For Times When Ears Are Sore

Yuko

Collectif Debonair – 2008
par Jeff, le 29 janvier 2009
8

On vous l'a déjà dit à de nombreuses reprises, mais on vous le répète une fois de plus: le rock belge ne se limite pas aux Girls in Hawaii, à Hollywood Porn Stars ou à Ghinzu – aussi sympathiques ces groupes puissent-ils être. Et partout dans le pays, et principalement en Flandre, des formations ne ménagent pas leurs efforts pour nous proposer une musique qui s'éloigne des sonorités pop-rock pré-mâchées que certains labels ont tendance à nous fourguer à longueur d'année et dont les radios semblent si friandes.

Ainsi, après les excellents surprises qu'ont constitué les albums des Dead Souls ou de Transit ces derniers mois, voilà que débarque sans crier gare Yuko, groupe partagé entre Bruxelles et Gand et qui devrait s'attirer sans trop de problèmes les faveurs de nos lecteurs férus de ce genre au nom un tantinet barbare, le folktronica. Pour rappel, il y a encore quelques années de cela, un véritable gouffre séparait le monde des folkeux barbus qui pleuraient un amour perdu de celui de ces geeks mordus du laptop au teint blafard. Les choses étaient claires et personne ne s'en plaignait, chaque camp protégeant son petit pré carré avec beaucoup d'attention. Mais avec le temps, les frontières qui séparaient ces univers bien cloisonnés se sont progressivement effritées, et des groupes comme Efterklang ne se sont pas gênés pour parachever le travail de sape entamé par des précurseurs du genre que sont Momus ou Mùm. Encore marginal il y a quelques années, le genre a progressivement acquis ses lettres de noblesse, et aujourd'hui des groupes comme Tunng ou Department of Eagles témoignent de la vitalité et de la créativité du mouvement.

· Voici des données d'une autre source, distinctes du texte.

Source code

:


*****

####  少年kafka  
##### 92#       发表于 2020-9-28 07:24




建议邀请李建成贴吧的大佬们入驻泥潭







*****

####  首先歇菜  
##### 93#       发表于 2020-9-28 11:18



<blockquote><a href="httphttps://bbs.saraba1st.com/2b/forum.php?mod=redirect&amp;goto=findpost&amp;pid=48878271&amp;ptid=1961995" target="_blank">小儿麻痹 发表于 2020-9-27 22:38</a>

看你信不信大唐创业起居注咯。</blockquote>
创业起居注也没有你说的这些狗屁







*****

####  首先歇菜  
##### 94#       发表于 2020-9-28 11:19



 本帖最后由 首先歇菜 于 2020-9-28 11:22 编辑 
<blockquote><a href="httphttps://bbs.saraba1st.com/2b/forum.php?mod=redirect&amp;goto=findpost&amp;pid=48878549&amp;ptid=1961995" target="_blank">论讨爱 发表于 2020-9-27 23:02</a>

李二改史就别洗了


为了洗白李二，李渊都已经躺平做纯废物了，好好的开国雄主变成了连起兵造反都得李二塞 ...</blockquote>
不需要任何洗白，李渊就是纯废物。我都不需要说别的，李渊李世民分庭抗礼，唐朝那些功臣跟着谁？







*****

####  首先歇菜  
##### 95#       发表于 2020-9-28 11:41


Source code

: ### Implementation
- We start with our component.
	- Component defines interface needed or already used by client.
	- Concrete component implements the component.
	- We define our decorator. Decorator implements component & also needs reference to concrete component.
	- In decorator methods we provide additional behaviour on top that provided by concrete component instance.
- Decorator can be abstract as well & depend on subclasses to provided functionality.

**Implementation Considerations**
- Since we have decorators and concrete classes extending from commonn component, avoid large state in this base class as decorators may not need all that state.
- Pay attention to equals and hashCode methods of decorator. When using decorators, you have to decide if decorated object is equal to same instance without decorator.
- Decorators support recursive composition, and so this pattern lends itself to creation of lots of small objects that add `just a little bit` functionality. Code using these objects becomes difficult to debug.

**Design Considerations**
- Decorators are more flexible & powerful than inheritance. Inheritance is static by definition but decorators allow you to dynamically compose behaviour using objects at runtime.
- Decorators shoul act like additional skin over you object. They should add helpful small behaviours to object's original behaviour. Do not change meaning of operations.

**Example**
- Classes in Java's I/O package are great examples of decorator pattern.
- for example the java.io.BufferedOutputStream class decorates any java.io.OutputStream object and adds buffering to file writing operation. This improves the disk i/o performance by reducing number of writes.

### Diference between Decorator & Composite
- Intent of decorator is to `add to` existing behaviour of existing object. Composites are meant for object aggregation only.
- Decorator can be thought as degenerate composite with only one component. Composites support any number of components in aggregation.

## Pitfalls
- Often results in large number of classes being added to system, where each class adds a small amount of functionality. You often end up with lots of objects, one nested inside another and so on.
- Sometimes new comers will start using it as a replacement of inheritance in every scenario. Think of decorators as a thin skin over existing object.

C'est également dans cette catégorie, souvent considérée – à tort – comme quelque peu élitiste, que les Belges de Yuko tentent donc de se faire une petite place au soleil. Pour ce faire, ils ne révolutionnent pas le genre, mais préfèrent marcher prudemment dans les traces laissées par leurs illustres prédécesseurs. On retrouve donc sur For Times When Ears Are Sore ces mélodies graciles et ces ambiances vaporeuses si chères au genre. D'un bout à l'autre du disque, le dépaysement est total: chaque morceau développe une ambiance qui lui est propre, souvent aérienne ou champêtre, parfois étouffante. Par ailleurs, le groupe manie une large palette d'émotions qu'il module au gré des bleeps, des nappes, des chœurs aériens, des arpèges délicats ou des murs de guitares – lorgnant de ce fait vers le post-rock éthéré à la Sigur Rós à plusieurs reprises.

A l'évidence, For Times When Ears Are Sore a tout pour plaire. Rien n'y est laissé au hasard et le groupe n'en fait jamais des tonnes, affichant ainsi le genre de maîtrise artistique dont peu de groupes peuvent se targuer à un stade aussi précoce de leur carrière – Yuko n'en est en effet qu'à son premier effort. Il ne lui reste plus qu'à trouver son public, plutôt réceptif au genre ces derniers temps.